You are also learning that all
these outer expressions of being–the aggregates of form, feelings,
thoughts, and even the stream of consciousness–are not self. You
need to be responsible for what arises but you need not take it so
personally. As you rest ever more deeply in Being, in Pure Awareness,
you see so many thoughts and sensations come and go, and they have no
more substance than the clouds that pass you by.
. . .
This earth is your schoolroom.
You have moved into this physical body and into this schoolroom to
learn. To learn what? Compassion. Nonjudgment. Unconditional love.
Grand terms, to be sure, but what do they mean? What does it really
mean to have compassion for another? What does it mean to be
nonjudgmental?
Think about the last hour;
just review it in your minds for a moment. Was there any judgment?
"That driver ahead of me is slow. I don't like that house. Why
did somebody paint it that color? This road is too bumpy, doesn't
anybody in this town take care of the roads?" Little opinions. I'm
not talking about hatred, just little bits of judgment.
Some of you may say "But,
Aaron, if we never judge anything as deficient, then there's no
force within us to try to change that which we see as lacking." To
see deficiency is not to judge something as "bad" nor to
invite negative emotion around that deficiency.
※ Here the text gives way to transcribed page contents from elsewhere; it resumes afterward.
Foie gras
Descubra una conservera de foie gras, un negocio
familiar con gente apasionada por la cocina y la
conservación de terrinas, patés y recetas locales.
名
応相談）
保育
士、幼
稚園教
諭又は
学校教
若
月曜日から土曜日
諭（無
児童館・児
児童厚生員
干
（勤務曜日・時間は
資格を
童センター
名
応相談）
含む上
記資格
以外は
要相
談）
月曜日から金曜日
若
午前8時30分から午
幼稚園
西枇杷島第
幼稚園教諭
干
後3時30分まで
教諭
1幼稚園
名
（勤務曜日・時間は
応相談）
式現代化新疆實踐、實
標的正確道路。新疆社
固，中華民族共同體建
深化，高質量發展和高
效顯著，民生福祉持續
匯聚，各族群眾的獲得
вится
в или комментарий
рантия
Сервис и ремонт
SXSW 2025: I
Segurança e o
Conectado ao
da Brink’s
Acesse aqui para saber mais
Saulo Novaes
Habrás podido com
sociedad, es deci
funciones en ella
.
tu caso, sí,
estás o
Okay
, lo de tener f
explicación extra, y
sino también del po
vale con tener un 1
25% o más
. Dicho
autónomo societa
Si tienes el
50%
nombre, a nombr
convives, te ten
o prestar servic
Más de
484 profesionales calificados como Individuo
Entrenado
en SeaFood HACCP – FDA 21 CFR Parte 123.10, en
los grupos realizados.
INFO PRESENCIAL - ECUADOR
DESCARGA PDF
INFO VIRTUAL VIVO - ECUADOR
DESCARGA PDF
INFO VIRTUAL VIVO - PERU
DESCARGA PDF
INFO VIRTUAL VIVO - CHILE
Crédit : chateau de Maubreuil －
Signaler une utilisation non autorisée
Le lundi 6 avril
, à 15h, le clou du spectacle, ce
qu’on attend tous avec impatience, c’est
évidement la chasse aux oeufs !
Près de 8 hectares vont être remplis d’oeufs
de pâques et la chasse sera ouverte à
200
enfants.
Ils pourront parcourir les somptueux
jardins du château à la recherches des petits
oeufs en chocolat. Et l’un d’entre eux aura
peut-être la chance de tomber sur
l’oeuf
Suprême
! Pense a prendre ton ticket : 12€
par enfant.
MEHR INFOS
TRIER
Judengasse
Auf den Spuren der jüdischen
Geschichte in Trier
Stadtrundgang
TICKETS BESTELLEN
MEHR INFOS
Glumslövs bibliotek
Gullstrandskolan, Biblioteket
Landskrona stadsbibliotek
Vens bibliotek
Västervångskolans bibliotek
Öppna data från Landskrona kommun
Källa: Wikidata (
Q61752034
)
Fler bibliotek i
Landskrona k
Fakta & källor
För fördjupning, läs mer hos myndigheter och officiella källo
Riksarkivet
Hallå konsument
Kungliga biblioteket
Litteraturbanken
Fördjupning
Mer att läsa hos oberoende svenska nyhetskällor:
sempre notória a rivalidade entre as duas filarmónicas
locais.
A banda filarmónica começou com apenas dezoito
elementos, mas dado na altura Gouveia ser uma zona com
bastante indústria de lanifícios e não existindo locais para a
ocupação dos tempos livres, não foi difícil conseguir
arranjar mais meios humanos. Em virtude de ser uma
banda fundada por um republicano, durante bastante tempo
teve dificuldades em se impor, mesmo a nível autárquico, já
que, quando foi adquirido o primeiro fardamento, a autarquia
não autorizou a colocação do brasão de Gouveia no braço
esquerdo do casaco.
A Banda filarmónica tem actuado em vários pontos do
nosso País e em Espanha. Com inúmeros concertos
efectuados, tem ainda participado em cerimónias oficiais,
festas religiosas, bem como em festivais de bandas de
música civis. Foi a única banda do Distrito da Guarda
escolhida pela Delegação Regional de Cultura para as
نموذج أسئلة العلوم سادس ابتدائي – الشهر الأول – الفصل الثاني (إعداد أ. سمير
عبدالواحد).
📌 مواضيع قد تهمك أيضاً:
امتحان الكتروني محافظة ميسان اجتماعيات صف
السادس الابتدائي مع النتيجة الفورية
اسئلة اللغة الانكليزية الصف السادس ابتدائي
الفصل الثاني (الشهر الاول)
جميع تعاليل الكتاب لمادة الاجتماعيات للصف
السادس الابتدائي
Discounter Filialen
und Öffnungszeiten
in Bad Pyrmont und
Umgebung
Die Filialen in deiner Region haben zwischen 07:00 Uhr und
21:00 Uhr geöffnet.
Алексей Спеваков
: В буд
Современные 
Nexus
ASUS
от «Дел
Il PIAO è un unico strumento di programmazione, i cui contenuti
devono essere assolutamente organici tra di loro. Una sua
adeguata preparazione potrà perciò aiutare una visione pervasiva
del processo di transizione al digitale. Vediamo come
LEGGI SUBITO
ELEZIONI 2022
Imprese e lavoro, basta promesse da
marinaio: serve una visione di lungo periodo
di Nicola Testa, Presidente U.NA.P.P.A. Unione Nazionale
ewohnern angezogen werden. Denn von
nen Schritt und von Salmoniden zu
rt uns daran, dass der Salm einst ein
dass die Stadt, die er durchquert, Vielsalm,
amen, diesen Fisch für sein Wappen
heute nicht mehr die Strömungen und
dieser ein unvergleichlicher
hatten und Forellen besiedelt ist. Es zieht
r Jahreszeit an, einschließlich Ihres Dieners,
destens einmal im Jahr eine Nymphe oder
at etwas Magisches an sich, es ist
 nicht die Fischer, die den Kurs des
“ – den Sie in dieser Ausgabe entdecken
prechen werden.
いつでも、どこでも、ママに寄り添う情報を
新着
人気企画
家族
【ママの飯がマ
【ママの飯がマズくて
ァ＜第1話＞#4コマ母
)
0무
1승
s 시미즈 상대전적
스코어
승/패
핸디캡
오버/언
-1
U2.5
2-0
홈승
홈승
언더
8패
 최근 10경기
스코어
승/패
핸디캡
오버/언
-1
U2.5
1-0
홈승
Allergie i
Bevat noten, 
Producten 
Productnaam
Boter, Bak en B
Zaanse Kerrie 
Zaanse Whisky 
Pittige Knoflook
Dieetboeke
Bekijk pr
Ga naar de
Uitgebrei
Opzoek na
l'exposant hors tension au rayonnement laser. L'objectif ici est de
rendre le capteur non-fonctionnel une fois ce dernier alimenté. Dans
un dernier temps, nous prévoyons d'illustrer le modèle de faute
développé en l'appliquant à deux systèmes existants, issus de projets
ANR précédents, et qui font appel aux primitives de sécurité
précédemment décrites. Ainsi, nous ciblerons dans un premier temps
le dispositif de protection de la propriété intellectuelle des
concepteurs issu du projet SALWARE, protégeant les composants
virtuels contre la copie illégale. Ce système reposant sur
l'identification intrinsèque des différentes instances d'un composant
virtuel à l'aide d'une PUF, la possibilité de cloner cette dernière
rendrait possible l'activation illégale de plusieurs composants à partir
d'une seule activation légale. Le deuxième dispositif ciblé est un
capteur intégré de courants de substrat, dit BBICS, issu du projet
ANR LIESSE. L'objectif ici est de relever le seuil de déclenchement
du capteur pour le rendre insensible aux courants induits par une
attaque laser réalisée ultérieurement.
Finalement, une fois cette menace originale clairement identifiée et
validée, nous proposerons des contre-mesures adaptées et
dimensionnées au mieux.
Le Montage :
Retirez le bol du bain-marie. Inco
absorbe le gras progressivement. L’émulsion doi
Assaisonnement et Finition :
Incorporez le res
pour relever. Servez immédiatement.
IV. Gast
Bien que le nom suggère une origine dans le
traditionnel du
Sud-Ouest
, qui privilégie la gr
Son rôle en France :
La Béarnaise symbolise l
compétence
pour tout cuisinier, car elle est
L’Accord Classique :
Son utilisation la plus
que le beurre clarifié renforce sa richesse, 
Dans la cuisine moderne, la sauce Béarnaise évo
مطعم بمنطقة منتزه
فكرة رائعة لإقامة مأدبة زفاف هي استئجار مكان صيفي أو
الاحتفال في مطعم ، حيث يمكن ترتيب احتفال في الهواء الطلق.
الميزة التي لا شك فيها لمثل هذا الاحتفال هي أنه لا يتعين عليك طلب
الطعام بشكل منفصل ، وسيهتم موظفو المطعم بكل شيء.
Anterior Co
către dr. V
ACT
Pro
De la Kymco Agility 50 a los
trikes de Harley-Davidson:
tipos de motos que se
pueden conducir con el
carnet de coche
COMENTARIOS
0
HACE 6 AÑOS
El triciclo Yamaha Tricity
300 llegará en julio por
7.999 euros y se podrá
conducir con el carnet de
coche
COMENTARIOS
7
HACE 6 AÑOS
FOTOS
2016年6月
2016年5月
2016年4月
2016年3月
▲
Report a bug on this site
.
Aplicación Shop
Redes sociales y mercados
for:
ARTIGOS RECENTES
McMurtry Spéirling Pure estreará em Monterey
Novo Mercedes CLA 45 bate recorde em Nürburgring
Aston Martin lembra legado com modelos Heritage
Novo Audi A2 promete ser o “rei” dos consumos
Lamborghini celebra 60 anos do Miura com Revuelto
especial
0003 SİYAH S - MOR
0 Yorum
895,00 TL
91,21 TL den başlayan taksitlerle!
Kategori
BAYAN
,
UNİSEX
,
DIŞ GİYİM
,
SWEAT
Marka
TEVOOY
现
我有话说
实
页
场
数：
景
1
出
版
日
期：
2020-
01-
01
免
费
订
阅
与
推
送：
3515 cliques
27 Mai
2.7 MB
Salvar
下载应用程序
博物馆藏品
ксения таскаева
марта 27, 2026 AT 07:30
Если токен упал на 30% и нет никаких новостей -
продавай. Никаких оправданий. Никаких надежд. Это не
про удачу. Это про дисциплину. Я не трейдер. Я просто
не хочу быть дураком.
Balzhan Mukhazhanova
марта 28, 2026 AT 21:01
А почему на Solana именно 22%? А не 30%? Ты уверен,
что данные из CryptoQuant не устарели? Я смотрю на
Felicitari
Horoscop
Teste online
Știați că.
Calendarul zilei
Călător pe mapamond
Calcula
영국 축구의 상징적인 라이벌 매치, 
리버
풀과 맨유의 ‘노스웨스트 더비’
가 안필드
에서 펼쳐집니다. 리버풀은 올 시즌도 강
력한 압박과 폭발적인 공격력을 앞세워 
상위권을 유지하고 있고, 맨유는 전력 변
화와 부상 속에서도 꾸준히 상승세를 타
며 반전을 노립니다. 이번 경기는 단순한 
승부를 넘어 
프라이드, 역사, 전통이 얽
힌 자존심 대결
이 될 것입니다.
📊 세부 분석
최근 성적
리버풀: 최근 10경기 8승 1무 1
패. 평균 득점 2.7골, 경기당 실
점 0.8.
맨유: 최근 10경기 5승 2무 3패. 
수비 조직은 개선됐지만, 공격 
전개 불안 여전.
Barbara is training a
puppy. His understanding is as yet very deficient in many areas. His
attention span is rather short. He has learned to sit and stay
remarkably well for a three-month-old puppy, but ten seconds is about
as long as he can stay. Does Barbara hate the puppy or rage at him
when he gets up from sitting? Or does she simply walk back to him and
say, "Sit. Stay"? She understands that having a short attention
span is the nature of a puppy.
One does not need to feel
hatred or even mild irritation to see what is wrong in the world and
attempt to change it. Discernment does not require that you take what
arises as a personal affront and become emotionally entangled with
it, but just that you attend to it. In fact, one can create change
far more readily and more skillfully when there is no rage. Here is
where anger offers the most energy, when it is transformed to
compassion and to recognition of your nonseparation with this earth
and all life upon it.
So, what is the path to truly
moving beyond anger? In human form, can you ever reach a point where
you don't feel anger? It is what I just described; we've come
full circle. You can only begin to move beyond anger by accepting
anger. You cannot transcend what you don't accept. When you find
compassion for all the heavy emotions in yourself, you have nurtured
equanimity and awakened presence. Then you find that the same
catalyst that led to rage or greed or jealousy simply leads you to an
openhearted look at the situations that confront you, without
judgment. It becomes possible to open with forgiveness to another
rather than to hold onto anger and blame.
It is a wonderful process, and
one in which you are all involved. It's not something you will
choose to be a part of. You've already taken that step by moving
into incarnation. You are in this schoolroom and offered the
curriculum. It's your choice whether you practice the lessons that
are offered. Life 101: How to live your lives more wisely. How to
love more fully. And yes, my dear ones, you'll still be perfecting
those lessons when you've moved on to graduate school.